A British sound engineer invented the one gadget James Bond doesn’t have – to help create the song ‘Skyfall’.
Talented Mark Crabtree, 60, is responsible for inventing a key piece of sound mixing equipment that has become a staple for Hollywood blockbusters.
Mark has spent 40 years developing his recording consoles which cost half-a-million pounds each – and are now the toast of Hollywood.
His company, AMS Neve, is regularly involved in producing the sound for award-winning films including Avatar.
Last year he also picked up an Oscar for best original score for The Artist.
He developed his unique sound equipment at his studio in Burnley, Lancashire.
His technology has now been used to record ‘Skyfall’ – the hit single by Adele from the latest James Bond film.

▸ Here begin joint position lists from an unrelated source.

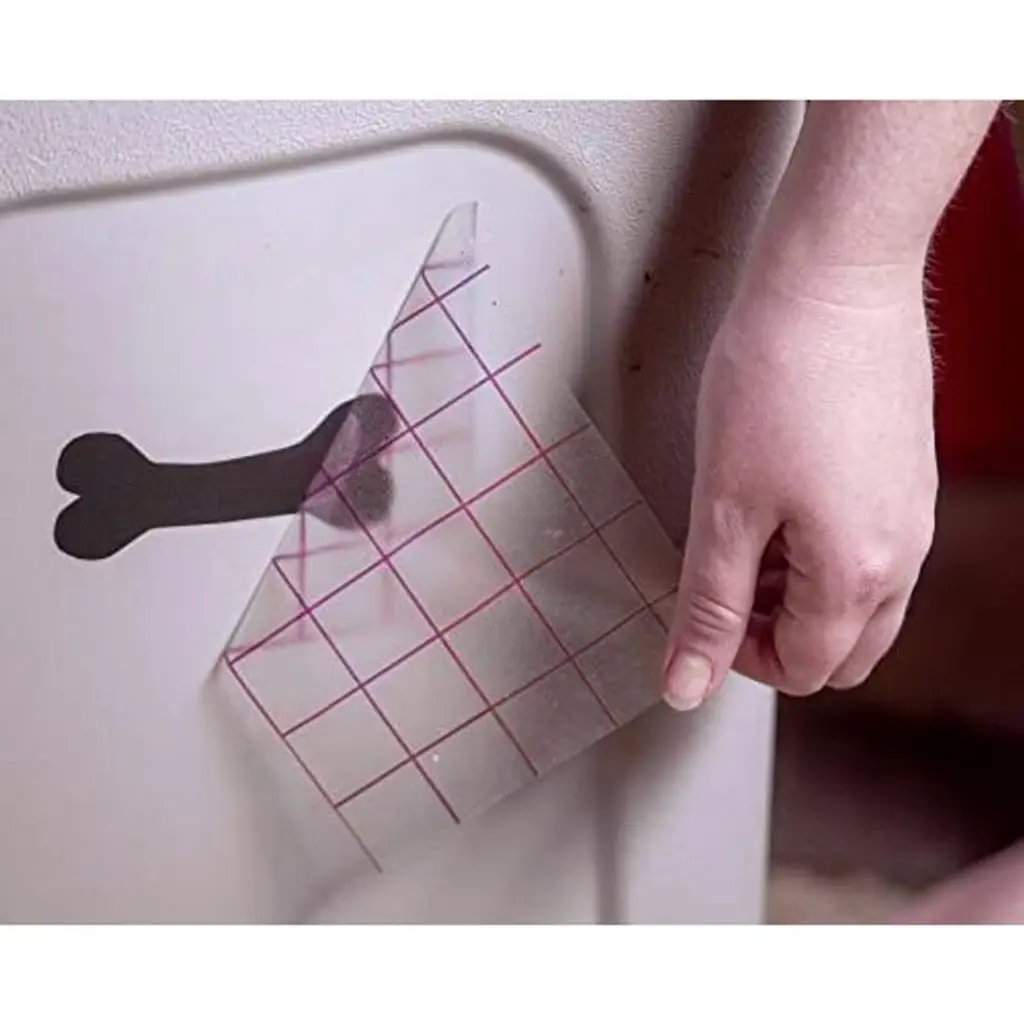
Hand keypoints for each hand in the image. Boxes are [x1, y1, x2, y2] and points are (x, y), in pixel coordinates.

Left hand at [663, 264, 937, 708]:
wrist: (835, 277)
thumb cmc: (776, 380)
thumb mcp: (725, 508)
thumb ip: (708, 607)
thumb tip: (685, 687)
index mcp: (861, 577)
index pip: (803, 671)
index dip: (741, 659)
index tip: (702, 614)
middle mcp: (904, 555)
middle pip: (842, 650)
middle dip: (777, 636)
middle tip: (723, 584)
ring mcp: (913, 513)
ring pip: (861, 604)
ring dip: (798, 597)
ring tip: (745, 537)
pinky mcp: (907, 474)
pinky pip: (872, 550)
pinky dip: (824, 554)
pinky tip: (779, 500)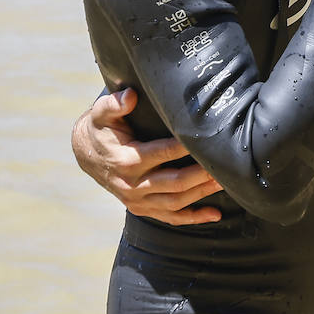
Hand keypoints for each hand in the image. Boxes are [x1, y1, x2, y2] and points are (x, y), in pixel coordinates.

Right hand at [71, 88, 222, 224]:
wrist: (86, 154)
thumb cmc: (101, 128)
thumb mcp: (101, 113)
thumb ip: (114, 103)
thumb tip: (130, 95)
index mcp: (126, 160)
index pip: (163, 153)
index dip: (187, 146)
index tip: (208, 138)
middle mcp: (132, 185)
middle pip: (175, 182)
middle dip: (202, 174)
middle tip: (226, 164)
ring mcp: (137, 201)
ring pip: (176, 202)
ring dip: (203, 194)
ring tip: (226, 181)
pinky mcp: (142, 209)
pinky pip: (170, 217)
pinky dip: (193, 218)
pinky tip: (215, 215)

Mark said he first tested his newly-invented recording equipment 40 years ago at Abbey Road Studios in London – in front of Paul McCartney.
Mark said: “It was a small box which added a range of effects to a recording. Paul tried it out, loved it, and the rest is history.
“I never thought that one day I’d be walking down the red carpet at the Oscars with photographers snapping at me and wondering who the heck is that?”
Mark has spent for 40 years producing music and film scores and now 80 per cent of Oscar-winning films have used Mark’s advanced technology.
He frequently travels to Tinseltown to work with top film directors like James Cameron and Sam Mendes.
He said: ”We’re a hive of industry here in Burnley with world-class manufacturing and are right on the edge of beautiful countryside.
“We’ve taken some of the biggest names in music down to the local pub for a pie and a pint – they love it here.”